According to the poll commissioned by Sugar Free Kids, a majority of voters throughout the state and across party lines would support the coalition's proposed measures. Per the results, 78 percent of the 801 registered voters surveyed said they would support removing the sales tax from bottled water, while 67 percent said requiring healthier drink options on kids' menus was a good idea. Among the parents who participated in the poll, three-quarters said they were in support of the kids' menu proposal.
This is the second year that Sugar Free Kids, a coalition that includes Horizon Foundation as well as MedChi; the American Heart Association; the NAACP and the Maryland Association of Student Councils, has suggested legislation at the state level.
Last session, the group successfully pushed for the passage of a bill that raised nutrition standards for the state's childcare centers. It also promoted a bill, which failed to leave the House's economic matters committee, that would have limited the beverage options for a specially priced children's meal to bottled water and low-fat milk.
In testimony from last year, the Restaurant Association of Maryland pushed back against the children's meal limitations, arguing that "it unnecessarily interferes with how our industry packages, prices and sells children's meal options.
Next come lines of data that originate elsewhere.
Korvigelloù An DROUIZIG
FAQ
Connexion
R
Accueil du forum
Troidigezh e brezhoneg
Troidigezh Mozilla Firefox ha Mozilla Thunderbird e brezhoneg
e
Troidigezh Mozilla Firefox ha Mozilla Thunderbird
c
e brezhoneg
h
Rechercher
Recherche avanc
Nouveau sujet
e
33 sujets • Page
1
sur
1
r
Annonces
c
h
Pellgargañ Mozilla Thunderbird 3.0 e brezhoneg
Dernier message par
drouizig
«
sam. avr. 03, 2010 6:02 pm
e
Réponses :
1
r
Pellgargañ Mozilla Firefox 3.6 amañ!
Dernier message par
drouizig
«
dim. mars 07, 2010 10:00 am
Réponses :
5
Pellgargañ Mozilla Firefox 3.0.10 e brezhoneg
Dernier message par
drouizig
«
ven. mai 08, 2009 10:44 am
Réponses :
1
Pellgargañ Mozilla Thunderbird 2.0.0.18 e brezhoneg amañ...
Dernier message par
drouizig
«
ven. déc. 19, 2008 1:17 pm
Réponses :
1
"Contrary to what this legislation suggests, restaurant children's meals are not solely to blame for childhood obesity," Melvin R. Thompson, senior vice president of government affairs and public policy for the restaurant association, wrote to the committee. "A lack of physical activity, as children today spend more time online or playing video games and less engaged in physical activity, has been a significant contributor."
Monday, Thompson said he would have to wait to see the language of the new proposals from Sugar Free Kids before he could comment.
Ellen Valentino, a lobbyist for the Maryland/Delaware/D.C. Beverage Association, said she hadn't seen the legislation either, although she criticized any "new government mandate on small businesses," saying the beverage association favored a "holistic approach" to fighting obesity.
"What we've heard from parents and moms is they want choices, and the good news is the beverage industry is providing a whole host of choices," Valentino said.
On a national scale, the American Beverage Association addressed the issue of obesity in September by announcing a campaign to reduce calories from beverages consumed per person by 20 percent nationwide by 2025. The initiative is a partnership with the Alliance for a Healthier Generation, which was created by the American Heart Association and the Clinton Foundation.
In Howard, County Executive Allan Kittleman, a Republican, announced earlier this month that he had repealed a controversial executive order signed in 2012 by former County Executive Ken Ulman, a Democrat, that banned the sale of sugary drinks and high-calorie snacks on county property and at county-sponsored events.
Kittleman said the executive order had "overstepped" an "appropriate role" for government, and argued that the county should focus on education rather than government regulation in the fight against obesity.
The Horizon Foundation had supported the executive order, and responded to Kittleman's decision by arguing that "education alone -- without other community and environmental changes -- does not align with proven public health research."